L’incidente tragico sulle sue strade, che non gli ha dato nemmeno il tempo di rendersi conto dell’accaduto, morto sul colpo dopo un impatto con un furgone, forse non sarebbe successo con un pizzico di attenzione in più. In Italia, i pirati della strada uccidono ogni anno almeno 250 ciclisti – secondo una recente statistica che ha portato all’approdo al Senato, meno di un mese fa, del cosiddetto ddl “Salvaciclisti” -, mentre sono quasi 15mila i feriti.Una strage silenziosa, che accade quasi ogni giorno, come una sentenza inevitabile.

In questa storia, c’è stato anche il risvolto doppiamente tragico. L’uomo che investì Scarponi in quel maledetto 22 aprile 2017, non accettò mai il fatto di aver strappato la vita a un uomo e a un campione tanto amato nella sua Filottrano. Il dispiacere lo logorò, fino a non accettare più le cure per il cancro che stava combattendo.

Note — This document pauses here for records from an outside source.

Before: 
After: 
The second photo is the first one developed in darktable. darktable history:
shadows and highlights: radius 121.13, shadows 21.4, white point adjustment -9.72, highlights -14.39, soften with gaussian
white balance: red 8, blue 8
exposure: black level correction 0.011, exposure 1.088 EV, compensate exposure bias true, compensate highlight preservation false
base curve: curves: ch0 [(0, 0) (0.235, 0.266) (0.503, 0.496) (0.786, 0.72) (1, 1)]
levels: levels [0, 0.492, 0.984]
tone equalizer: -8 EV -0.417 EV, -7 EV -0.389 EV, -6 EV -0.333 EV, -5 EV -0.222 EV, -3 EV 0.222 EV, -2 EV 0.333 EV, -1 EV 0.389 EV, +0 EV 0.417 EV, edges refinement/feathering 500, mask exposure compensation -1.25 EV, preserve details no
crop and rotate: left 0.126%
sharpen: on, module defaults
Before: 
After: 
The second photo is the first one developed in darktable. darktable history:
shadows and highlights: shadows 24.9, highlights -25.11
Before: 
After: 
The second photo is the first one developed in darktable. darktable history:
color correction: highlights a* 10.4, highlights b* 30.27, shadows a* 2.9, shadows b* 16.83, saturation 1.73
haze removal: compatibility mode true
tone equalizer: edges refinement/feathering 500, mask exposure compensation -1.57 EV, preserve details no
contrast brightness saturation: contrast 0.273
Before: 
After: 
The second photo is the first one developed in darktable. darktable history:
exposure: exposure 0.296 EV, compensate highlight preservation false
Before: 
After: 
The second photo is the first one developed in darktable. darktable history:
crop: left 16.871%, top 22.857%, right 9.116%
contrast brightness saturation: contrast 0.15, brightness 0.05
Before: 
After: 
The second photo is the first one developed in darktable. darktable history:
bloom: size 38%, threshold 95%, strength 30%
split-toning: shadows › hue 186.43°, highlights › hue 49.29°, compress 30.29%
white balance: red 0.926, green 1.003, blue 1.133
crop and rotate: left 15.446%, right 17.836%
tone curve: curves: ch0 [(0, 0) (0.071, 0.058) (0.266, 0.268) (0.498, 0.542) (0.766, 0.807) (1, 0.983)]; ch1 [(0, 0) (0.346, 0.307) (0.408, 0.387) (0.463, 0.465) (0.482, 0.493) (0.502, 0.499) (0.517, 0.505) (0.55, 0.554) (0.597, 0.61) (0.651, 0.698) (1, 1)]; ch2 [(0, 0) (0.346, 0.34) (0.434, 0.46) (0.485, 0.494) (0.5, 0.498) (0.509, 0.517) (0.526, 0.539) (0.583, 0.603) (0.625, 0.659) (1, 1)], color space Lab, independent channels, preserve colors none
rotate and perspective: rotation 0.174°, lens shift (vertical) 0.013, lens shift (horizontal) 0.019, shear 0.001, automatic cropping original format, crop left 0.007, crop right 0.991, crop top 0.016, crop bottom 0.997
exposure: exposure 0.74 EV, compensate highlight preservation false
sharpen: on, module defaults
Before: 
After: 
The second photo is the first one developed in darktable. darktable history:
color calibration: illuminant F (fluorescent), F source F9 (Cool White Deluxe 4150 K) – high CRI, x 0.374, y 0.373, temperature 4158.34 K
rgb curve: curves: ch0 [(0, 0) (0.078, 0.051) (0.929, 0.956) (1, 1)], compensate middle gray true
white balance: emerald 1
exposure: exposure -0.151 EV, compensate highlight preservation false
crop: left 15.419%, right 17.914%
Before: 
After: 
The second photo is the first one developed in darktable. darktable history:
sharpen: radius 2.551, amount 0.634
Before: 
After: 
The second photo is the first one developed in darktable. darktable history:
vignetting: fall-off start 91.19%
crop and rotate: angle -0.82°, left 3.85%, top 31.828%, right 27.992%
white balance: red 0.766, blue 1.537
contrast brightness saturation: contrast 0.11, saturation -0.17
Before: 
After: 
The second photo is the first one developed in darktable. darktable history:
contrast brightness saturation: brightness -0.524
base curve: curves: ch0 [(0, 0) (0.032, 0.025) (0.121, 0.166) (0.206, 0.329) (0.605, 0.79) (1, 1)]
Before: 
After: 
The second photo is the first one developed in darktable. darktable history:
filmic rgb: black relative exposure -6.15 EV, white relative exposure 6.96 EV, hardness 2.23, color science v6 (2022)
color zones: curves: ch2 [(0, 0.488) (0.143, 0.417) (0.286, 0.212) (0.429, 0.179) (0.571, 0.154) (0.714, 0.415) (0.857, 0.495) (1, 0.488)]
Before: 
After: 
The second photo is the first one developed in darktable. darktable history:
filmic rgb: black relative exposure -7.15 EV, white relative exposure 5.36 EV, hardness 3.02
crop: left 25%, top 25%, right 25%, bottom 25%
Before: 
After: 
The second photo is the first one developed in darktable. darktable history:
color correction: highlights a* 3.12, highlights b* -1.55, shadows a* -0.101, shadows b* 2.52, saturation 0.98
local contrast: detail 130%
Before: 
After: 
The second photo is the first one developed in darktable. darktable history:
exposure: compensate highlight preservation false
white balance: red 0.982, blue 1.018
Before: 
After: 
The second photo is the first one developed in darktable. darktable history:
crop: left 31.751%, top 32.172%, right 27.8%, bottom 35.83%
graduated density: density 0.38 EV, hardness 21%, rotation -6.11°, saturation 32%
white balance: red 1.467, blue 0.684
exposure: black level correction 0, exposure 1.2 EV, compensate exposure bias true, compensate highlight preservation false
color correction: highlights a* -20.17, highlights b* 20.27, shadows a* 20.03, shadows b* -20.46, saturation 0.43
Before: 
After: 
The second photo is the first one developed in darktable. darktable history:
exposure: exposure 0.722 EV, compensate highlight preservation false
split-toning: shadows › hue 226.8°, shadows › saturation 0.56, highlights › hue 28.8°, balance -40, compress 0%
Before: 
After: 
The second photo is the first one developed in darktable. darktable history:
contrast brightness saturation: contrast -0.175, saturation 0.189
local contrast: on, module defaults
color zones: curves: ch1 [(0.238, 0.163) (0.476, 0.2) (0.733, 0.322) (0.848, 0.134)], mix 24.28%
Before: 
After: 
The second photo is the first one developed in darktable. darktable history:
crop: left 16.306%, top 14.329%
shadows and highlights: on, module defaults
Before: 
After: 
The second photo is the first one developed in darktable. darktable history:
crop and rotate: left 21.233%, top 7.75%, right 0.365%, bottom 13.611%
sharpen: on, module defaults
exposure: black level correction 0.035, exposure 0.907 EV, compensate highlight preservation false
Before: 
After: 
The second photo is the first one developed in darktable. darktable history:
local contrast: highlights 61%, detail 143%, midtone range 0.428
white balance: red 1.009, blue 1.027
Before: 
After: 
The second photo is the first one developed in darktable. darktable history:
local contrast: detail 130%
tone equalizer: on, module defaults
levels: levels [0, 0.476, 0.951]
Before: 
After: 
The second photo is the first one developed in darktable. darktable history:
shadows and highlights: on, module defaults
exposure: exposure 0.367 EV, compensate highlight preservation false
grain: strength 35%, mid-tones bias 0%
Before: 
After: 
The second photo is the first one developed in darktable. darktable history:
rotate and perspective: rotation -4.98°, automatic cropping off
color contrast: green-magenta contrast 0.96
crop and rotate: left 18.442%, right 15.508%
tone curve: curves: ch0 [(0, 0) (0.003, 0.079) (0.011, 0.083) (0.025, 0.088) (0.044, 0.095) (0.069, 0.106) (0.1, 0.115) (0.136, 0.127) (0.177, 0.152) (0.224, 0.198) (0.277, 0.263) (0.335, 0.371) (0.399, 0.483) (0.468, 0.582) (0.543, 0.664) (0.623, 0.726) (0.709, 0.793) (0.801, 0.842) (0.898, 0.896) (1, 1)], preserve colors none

Morì meno di un anno dopo rispetto a quello che poteva considerarsi l’enfant du pais, idolo della sua gente, idolo suo.

La storia di Michele Scarponi, che ha pagato il suo impegno e la sua professionalità (era tornato ad allenarsi il giorno dopo il suo rientro in paese, dopo aver appena smaltito le tossine del Tour of Alps), ha avuto anche questo retroscena. Non soltanto quella fatalità disarmante che gli portò via il suo ultimo sogno. Quello di vivere il Giro del centenario da protagonista.